Stopword lists

A stopword is a word that you want excluded from your index and, as a consequence, from your searches. A typical stopword list includes words like of, the, and by. Stopword lists depend on the content and type of your data.

Any frequently occurring word that you want excluded from your index is a candidate for inclusion in a stopword list. Stopword lists can reduce the time it takes to perform a search, reduce index size, and help you avoid false hits.

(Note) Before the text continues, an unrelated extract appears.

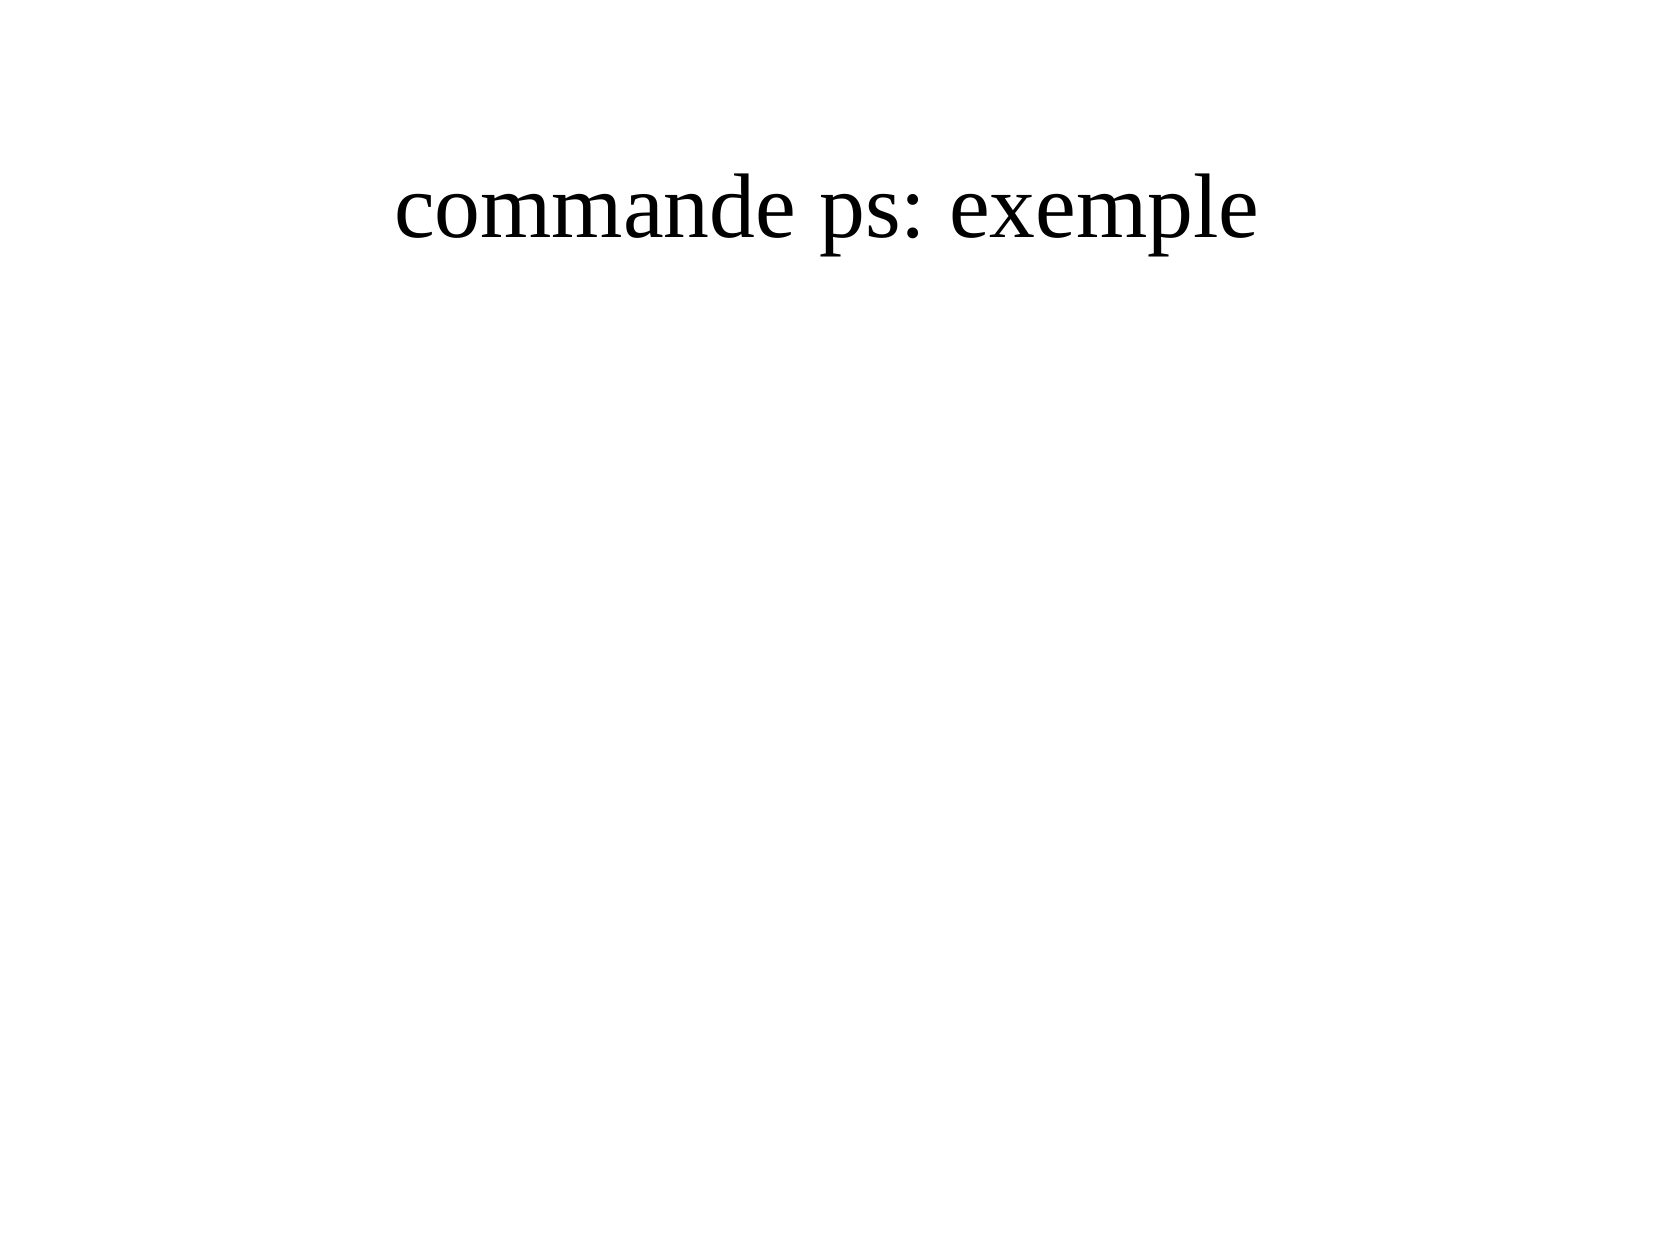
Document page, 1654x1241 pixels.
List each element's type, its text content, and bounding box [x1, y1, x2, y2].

title commande ps: exemple [121, 102, 1534, 311]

To create and drop stopword lists, you use procedures defined for the DataBlade® module. For example, to create a stopword list, first create an operating system file that contains the list of stopwords, one word per line. Then make the stopword list known to the module by executing the procedure etx_CreateStopWlst(), as shown in the following example:
EXECUTE PROCEDURE etx_CreateStopWlst
    ('stopwlist', '/local0/excal/stopwlist');

This statement creates the stopword list stopwlist from the operating system file /local0/excal/stopwlist. An optional third argument can be used to specify the sbspace where the list is to be stored. If you do not specify a specific sbspace to store the list, it is stored in the default sbspace. The default sbspace is specified by the SBSPACENAME parameter in the onconfig file.

You can create your own stopword list file, or you can create one based on a list of standard English-language stopwords provided with your DataBlade module in the following location:
$INFORMIXDIR/extend/ETX.version/wordlist/etx_stopwords.txt 
where version is the current version of the DataBlade module installed on your computer.

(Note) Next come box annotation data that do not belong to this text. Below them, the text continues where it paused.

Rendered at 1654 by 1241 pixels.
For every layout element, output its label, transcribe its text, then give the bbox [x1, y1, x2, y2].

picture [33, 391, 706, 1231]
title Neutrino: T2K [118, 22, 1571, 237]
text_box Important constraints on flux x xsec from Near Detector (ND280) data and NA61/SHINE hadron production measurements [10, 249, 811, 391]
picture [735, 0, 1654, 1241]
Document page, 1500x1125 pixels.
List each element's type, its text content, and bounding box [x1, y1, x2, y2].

You can have at most one stopword list associated with an etx index. The stopword list is specified when the index is initially created with the index parameter STOPWORD_LIST. The stopword list must exist when the etx index is created.

At times, you might want to include words in a search that currently exist in your stopword list. For example, suppose that the following words exist in your stopword list: to, or, and be. Suppose further that you want to search for the exact phrase “to be or not to be.” To occasionally search for stopwords with an etx index that has a stopword list associated with it, specify the INCLUDE_STOPWORDS index parameter when you create the index. Then use the CONSIDER_STOPWORDS tuning parameter when you execute the search. The CONSIDER_STOPWORDS parameter forces the search engine to include words that you previously stipulated as stopwords. For example, you can search for the phrase to be or not to be as follows:
SELECT id, description FROM videos 
    WHERE etx_contains(description, 
    Row('to be or not to be', 
        'SEARCH_TYPE = PHRASE_EXACT & CONSIDER_STOPWORDS'));
Important: The CONSIDER_STOPWORDS tuning parameter of the etx_contains() operator works only if the INCLUDE_STOPWORDS='TRUE' index parameter is specified for the CREATE INDEX statement that creates the etx index.